Sunday, September 2, 2018

Day 11, 12 North to the Klondike

Wed Aug 22 Whitehorse
Five finger rapids along the Yukon river.

One of my favourite cities, Whitehorse is a modern, diverse and beautiful stop stretched along the Yukon River.  Good bakery, three coffee shops, museums, art, and a yarn store!  I could definitely live here.  We spend a fortune on cheeses, chocolates and fresh produce, then a larger fortune on booze.
Sometimes it looks like a laundry in here.

We've been looking forward to Two Brewers distillery, an offshoot of the local Yukon Brewing, and we are not disappointed.  Their gin is redolent with aromatic spruce tips and hits the sinuses like wasabi.  I'm hooked.  They've sold out of the peatty single malt whiskey that swept the Canadian awards last year, but the new vintage is smoky and toasty enough for me.  This with dark chocolate for dessert tonight!  And there's some stashed away for home, so you may all get a taste!
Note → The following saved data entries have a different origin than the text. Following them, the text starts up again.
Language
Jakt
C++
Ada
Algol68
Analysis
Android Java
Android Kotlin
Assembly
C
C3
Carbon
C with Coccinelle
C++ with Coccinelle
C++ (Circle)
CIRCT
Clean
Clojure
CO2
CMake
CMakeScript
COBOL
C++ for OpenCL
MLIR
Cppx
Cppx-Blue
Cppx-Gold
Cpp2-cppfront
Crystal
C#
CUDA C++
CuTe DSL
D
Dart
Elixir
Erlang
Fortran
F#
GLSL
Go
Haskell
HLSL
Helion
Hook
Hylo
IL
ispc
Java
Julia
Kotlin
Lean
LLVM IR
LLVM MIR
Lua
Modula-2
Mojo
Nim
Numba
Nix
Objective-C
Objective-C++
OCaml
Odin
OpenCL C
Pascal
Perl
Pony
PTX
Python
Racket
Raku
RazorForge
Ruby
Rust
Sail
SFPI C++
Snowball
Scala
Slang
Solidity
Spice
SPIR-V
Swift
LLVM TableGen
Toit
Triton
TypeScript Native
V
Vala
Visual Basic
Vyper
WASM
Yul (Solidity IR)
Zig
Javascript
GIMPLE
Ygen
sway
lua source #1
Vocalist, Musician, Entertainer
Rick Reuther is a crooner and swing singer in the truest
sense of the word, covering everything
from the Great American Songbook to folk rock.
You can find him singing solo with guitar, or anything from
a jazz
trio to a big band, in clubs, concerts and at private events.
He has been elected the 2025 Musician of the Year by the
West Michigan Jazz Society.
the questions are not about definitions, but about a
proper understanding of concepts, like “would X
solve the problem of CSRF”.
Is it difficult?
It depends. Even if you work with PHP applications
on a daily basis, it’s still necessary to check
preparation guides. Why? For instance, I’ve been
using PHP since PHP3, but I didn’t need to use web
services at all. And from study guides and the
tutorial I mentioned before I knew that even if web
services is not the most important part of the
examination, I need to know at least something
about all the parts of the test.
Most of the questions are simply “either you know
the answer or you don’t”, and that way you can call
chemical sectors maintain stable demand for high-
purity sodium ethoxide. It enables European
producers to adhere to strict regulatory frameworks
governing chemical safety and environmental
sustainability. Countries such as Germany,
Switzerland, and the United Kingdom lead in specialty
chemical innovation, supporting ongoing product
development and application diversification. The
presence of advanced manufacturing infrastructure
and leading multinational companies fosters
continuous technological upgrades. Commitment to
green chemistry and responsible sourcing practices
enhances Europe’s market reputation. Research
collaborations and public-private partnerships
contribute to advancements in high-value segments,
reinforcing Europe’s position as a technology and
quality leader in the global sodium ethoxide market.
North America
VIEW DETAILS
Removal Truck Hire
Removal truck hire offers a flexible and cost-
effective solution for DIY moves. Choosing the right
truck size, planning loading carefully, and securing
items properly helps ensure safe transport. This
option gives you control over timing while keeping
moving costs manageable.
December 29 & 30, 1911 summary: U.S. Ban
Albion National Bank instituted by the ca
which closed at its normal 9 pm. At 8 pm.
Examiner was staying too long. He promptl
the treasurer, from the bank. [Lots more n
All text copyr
Thurs Aug 23  Whitehorse to Moose Creek
A beautiful tile mosaic greets us at Carmacks.

Larder full, sanitank empty, and laundry done, we're off to the Klondike on the road to Dawson City.  Overnight rain has rinsed the forest and the still green lakes glisten in sunlight.  These valleys were glaciated, and long gravel eskars snake throough the deeply cut river beds.  We've crossed and recrossed the continental divide and are now in the Yukon watershed where all rivers flow north and west, emptying 3000 km downstream on the coast of Alaska into the Bering Sea.  Salmon come up the Yukon and once were plentiful even this far inland.  Sadly only 500 have passed through the fish ladder in Whitehorse this year, a new low.

Past Carmacks, about half way up the Klondike highway, the road deteriorates.  We slow for dips and potholes, the perils of road building on shifting permafrost.  We have entered the 'drunken forest' where tall spruce trees tilt and lean at precarious angles.  Where the underlying frozen soil has thawed and melted, pools of unstable wet soil no longer pin the trees, or the road, to earth.  The anthropocene era is upon us.

As we climb out of the valleys into the black spruce forest, we enter the southern extent of Beringia, the unglaciated refuge that extended across western Yukon, most of Alaska, and into Siberia and Asia.  Fifteen thousand years ago, with much of North America under ice, this high flat steppe remained dry and provided a pathway for migration.  Sea levels were low enough to create a land bridge across the Bering Sea that our ancestors crossed, walking with the mammoths and sabre-toothed tigers and populating the New World.  Mammoth tusks are a common find as mine bore into the permafrost.  We'll keep an eye out for the giant beaver and prehistoric horse, just in case.